:: Texte fourni ::

Refuge de l’Aigle : 1984. © Ph. Rochot.

« S’il te plait, dessine-moi un refuge ! »… Si le petit prince avait demandé à Saint-Exupéry de lui dessiner un abri de haute-montagne, sans doute aurait-il tracé les contours de cette cabane emblématique, voisine de la Meije, accrochée au rocher à près de 3500 mètres d’altitude : le refuge de l’Aigle. Charlie Buffet et Pascal Tournaire lui consacrent un livre à l’occasion de la naissance du nouveau refuge: « L’Aigle : un refuge phare ». Eux le comparent à la cabane de Charlot dans « la ruée vers l’or » qui menace de basculer dans le vide.

Et c’est bien le sentiment qu’on a quand on aborde ce refuge mythique : la fragilité de la construction dominant le glacier qui file 500 mètres plus bas et les haubans qui l’empêchent de basculer dans le vide en cas de tempête. Malgré cela on éprouve quand-même un sentiment de sécurité quand on est à l’abri de ses planches qui vous protègent plus ou moins du froid et de la bise glaciale.

Photo Pascal Tournaire

Le nouveau refuge de l’Aigle : © Pascal Tournaire. Charlie buffet qui fait le parcours de montée avec l’ancienne gardienne Marie Gardent écrit : « Le sentier monte têtu comme un mulet, souvent droit dans la pente. Pas de vallées, pas de plat, pas de distance inutile : une rampe raide tendue vers les crêtes austères, qui s’élève d’un seul jet de l’étage des prés encore cultivés au pays des glaciers.»


Montée à l’Aigle : 1996. © Ph. Rochot. Marie Gardent connait parfaitement le chemin, par beau temps ou par brouillard. Elle est fille du guide Bruno Gardent, adjoint au maire de La Grave, mais surtout la plus jeune des 20 gardiens qui ont tenu le refuge depuis 1971. « Elle avait 20 ans écrit Charlie Buffet quand elle a commencé sa première saison là-haut. Le refuge de l’Aigle semblait l’attendre depuis qu’elle savait marcher. » En deux années passées à l’Aigle, Marie se souvient de ces nuits glacées où l’on ne sort pas de son sac de couchage ou de certains alpinistes effrayés à l’idée de dormir là et préférant redescendre dans la vallée.


Vers le refuge de l’Aigle : un dénivelé de 1800 mètres.  1996. © Ph Rochot. Il faut aimer l’Aigle pour y rester. Il faut aimer l’Aigle pour écrire sur ce refuge accroché à la roche et chargé de l’histoire de la montagne. Le rocher de l’Aigle abrita les premiers bivouacs d’alpinistes dès la fin du 19ème. siècle. La nécessité de bâtir une cabane s’imposa d’elle-même pour gravir la Meije orientale et le Pic central, mais surtout comme aboutissement de la longue traversée des arêtes de la Meije, évitant au grimpeur de descendre 1800 mètres de dénivelé en fin de journée après 12 heures d’escalade, pour regagner la vallée.


Le refuge tenait par des haubans pour résister aux tempêtes. © Ph Rochot.

:::
:: Informations extraites ::

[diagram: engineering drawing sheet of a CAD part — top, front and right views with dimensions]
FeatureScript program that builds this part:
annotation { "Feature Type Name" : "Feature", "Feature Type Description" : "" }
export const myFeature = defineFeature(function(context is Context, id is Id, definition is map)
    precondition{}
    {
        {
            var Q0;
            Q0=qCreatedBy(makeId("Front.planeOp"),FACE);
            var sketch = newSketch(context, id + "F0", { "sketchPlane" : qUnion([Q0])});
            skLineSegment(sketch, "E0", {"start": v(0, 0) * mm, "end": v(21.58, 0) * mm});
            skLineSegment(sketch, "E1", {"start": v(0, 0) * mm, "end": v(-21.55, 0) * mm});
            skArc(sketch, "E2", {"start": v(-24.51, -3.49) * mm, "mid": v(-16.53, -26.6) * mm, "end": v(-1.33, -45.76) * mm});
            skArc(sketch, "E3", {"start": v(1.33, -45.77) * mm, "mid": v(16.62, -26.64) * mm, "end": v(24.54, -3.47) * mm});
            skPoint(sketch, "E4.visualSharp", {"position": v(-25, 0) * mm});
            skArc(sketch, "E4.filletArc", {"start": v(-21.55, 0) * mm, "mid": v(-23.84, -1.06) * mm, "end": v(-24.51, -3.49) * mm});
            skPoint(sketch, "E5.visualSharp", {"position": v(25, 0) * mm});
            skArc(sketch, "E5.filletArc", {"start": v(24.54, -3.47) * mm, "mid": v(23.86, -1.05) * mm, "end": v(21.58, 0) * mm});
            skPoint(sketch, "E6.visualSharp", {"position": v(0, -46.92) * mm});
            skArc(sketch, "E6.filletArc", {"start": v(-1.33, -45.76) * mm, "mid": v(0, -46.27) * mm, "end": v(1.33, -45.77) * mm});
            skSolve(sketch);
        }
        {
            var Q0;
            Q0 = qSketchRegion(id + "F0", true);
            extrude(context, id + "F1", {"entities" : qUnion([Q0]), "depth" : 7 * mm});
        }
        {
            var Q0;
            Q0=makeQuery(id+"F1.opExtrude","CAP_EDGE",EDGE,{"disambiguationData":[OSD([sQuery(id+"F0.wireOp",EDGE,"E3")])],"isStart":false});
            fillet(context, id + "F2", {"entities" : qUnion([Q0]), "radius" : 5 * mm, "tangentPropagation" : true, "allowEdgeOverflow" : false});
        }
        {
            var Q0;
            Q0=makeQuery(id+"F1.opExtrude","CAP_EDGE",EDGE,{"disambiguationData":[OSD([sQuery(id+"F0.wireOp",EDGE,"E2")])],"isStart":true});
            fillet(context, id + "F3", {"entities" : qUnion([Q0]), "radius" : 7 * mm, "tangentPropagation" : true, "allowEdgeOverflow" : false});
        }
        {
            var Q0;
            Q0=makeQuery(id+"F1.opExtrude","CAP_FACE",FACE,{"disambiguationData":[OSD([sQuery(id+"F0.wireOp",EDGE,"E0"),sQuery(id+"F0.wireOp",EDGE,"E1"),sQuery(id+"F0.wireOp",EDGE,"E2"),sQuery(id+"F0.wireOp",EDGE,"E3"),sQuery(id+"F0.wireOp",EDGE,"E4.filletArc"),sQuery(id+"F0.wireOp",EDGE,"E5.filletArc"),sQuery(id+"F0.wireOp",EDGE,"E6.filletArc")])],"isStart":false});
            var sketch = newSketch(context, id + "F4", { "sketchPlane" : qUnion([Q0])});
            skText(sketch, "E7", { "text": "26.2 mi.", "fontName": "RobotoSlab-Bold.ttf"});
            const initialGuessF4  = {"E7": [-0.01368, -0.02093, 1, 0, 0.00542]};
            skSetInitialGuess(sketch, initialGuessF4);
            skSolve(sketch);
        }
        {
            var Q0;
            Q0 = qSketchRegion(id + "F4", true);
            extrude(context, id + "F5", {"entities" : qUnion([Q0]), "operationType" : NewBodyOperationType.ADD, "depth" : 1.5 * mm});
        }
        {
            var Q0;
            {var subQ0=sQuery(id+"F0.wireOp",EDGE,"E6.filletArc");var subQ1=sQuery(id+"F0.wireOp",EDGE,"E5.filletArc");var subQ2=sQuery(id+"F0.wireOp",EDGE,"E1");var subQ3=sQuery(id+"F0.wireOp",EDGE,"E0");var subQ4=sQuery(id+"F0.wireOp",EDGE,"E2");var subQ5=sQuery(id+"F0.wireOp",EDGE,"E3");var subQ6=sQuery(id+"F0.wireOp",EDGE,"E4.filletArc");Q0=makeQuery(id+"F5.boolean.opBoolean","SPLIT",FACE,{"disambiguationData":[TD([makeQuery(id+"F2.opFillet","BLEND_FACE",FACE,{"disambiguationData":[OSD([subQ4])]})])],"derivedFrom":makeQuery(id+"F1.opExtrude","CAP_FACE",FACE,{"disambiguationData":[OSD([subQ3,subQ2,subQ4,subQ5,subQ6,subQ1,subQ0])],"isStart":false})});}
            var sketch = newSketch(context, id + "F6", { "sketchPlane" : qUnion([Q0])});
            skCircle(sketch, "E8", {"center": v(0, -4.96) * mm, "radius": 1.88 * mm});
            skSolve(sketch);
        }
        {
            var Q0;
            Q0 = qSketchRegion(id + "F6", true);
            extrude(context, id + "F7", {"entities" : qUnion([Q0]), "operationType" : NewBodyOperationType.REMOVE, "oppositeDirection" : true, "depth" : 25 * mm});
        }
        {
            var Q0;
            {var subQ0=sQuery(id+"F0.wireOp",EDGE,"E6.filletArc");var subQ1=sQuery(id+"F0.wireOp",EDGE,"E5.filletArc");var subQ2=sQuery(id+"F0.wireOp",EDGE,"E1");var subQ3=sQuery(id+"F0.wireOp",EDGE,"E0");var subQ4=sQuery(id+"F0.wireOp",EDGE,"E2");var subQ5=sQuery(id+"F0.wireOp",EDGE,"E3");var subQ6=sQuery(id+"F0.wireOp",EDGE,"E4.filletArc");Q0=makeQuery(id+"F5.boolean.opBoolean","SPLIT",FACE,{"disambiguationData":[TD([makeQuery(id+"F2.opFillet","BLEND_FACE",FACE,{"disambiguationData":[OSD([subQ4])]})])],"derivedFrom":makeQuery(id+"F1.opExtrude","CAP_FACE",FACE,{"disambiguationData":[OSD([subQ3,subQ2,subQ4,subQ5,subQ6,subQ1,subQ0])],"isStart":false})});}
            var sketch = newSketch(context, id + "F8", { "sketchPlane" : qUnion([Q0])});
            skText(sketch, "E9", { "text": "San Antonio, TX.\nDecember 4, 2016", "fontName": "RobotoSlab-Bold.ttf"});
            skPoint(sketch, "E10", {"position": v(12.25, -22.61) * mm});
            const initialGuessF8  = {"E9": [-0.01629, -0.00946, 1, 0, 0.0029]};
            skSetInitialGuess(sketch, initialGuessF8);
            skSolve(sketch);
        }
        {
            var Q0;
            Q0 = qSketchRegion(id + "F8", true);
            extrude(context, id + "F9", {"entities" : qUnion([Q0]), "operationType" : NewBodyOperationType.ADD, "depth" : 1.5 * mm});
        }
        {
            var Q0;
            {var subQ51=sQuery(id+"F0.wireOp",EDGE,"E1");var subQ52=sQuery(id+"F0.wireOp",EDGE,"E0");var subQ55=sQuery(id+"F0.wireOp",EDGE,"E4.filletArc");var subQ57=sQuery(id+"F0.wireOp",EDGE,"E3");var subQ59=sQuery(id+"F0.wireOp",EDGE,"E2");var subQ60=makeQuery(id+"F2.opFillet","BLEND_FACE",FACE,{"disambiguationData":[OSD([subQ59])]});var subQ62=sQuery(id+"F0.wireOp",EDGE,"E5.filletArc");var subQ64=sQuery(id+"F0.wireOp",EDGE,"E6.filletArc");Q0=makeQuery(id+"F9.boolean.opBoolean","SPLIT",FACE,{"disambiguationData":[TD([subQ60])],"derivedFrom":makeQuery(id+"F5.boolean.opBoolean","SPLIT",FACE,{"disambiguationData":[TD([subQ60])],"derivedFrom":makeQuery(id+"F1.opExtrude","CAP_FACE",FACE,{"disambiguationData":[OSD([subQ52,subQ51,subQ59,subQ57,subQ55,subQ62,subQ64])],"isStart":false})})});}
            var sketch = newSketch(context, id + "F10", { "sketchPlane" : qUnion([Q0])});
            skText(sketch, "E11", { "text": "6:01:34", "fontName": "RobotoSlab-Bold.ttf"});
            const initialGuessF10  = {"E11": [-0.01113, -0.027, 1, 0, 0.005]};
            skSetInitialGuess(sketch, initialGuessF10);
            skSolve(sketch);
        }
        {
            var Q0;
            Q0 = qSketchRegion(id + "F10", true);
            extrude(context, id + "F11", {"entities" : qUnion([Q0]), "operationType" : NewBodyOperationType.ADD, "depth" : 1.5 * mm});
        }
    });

:::

■ **Liste des tâches**
[a] Extrayez du texte fourni, s'il vous plaît, le passage qui va de « Vers le refuge » à « regagner la vallée. ».
[b] Résumez le texte fourni en deux phrases.
Appuyez-vous uniquement sur le texte fourni.

■ **Liste des réponses**
[a]
Vers le refuge de l’Aigle : un dénivelé de 1800 mètres.  1996. © Ph Rochot. Il faut aimer l’Aigle pour y rester. Il faut aimer l’Aigle pour écrire sur ce refuge accroché à la roche et chargé de l’histoire de la montagne. Le rocher de l’Aigle abrita les premiers bivouacs d’alpinistes dès la fin du 19ème. siècle. La nécessité de bâtir une cabane s’imposa d’elle-même pour gravir la Meije orientale et le Pic central, mais surtout comme aboutissement de la longue traversée des arêtes de la Meije, évitant au grimpeur de descendre 1800 mètres de dénivelé en fin de journée après 12 heures d’escalade, pour regagner la vallée.

[b] Le refuge de l'Aigle, voisin de la Meije et accroché au rocher à près de 3500 mètres d'altitude au-dessus d'un glacier situé 500 mètres plus bas, est retenu par des haubans contre les tempêtes, et Charlie Buffet et Pascal Tournaire lui consacrent un livre à l'occasion de la naissance du nouveau refuge. Marie Gardent, la plus jeune des 20 gardiens depuis 1971, y a commencé à 20 ans, et ce rocher, qui abrita les premiers bivouacs d'alpinistes dès la fin du 19e siècle, a reçu une cabane devenue nécessaire pour éviter aux grimpeurs une descente de 1800 mètres de dénivelé après la traversée des arêtes de la Meije.